The back porch creaked as he stepped onto it, seeming to list even further away from the cabin, down the hill and toward the lake, which was just visible through the scraggly fringe of pine trees that grew along the path to the water’s edge. Jonah longed to be there again, alone, cross-legged on the sand, around an open fire, looking up at the multitude of bright stars, no company other than the sound of fish jumping on the lake, leaping for joy at the pale light of the silvery moon. He was tired of being cooped up in the cabin, the white man’s cabin, just because he was afraid of a couple of hunters.
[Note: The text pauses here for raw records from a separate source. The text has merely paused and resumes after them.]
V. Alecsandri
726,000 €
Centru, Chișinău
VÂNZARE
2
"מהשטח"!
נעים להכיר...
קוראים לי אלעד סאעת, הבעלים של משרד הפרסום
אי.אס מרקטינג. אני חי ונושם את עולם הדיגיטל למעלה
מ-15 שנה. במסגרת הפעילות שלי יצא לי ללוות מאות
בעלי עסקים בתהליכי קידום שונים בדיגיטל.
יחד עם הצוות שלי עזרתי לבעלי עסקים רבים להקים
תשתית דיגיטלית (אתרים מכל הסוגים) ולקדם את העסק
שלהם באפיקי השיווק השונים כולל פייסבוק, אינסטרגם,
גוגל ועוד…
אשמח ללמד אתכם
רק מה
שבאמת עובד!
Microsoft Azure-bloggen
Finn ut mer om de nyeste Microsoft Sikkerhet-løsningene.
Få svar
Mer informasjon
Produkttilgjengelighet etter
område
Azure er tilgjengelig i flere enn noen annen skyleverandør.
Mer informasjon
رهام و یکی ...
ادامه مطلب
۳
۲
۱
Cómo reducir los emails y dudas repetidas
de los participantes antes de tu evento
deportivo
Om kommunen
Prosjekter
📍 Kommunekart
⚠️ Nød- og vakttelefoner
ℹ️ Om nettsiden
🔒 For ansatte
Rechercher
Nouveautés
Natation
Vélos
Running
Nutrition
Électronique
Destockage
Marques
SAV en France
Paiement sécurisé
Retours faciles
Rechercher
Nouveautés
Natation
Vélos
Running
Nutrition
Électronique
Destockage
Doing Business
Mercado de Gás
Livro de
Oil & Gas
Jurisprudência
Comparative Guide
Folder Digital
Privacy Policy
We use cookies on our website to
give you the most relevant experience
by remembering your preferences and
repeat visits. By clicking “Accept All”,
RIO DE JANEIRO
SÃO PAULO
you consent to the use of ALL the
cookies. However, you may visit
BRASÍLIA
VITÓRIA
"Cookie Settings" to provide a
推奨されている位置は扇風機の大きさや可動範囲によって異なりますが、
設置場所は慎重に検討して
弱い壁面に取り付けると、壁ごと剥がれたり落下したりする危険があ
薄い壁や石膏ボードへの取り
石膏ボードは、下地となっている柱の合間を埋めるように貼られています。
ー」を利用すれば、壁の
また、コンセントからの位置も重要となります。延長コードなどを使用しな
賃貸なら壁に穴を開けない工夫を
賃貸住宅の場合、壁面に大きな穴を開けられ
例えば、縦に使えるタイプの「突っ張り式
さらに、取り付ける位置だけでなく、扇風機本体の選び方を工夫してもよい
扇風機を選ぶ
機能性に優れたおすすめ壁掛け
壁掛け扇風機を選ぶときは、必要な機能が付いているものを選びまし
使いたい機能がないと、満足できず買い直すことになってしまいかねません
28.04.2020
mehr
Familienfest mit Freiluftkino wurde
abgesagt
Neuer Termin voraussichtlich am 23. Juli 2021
Dutifully, he reached into the rotting barrel containing the logs. He took one out, shook off the cobwebs, brushed away the bugs, carried it back inside.
Again, he got no thanks. Again, he got nothing but a glance and nod from Etta.
‘Look, I’m getting sick of being locked up here like a prisoner. I’m going down to the lake. Anybody want to come along?’
Neither of them seemed to hear him. Etta eventually shook her head. Peter didn’t move.
‘Whatever.’
He dumped the log onto the fire, causing the embers to leap back into life and lick the log with hungry tongues. He jabbed it with the poker, centring it snugly. This would burn until they were asleep.
‘I’ll probably sleep in the wigwam tonight. I doubt if those hunting guys’ll be back.’
Why wouldn’t one of them just talk to him? His mother would do this sometimes, sit in the living room with no lights on, for hours sometimes, smoking cigarette after cigarette, swilling red wine in an oversized glass, watching the ruby liquid glow in the dim light that shone through from outside. There was nothing he could do to pull her out of it, no words of apology or comfort that would make her open up again, let him near her again.
He waited at the doorway for one of them to open their mouths.
‘OK then. If that’s how it is.’
He let the screen door slam on his way out.
The lake was calling him, gently, like his only friend. The insects droned a chant of welcome.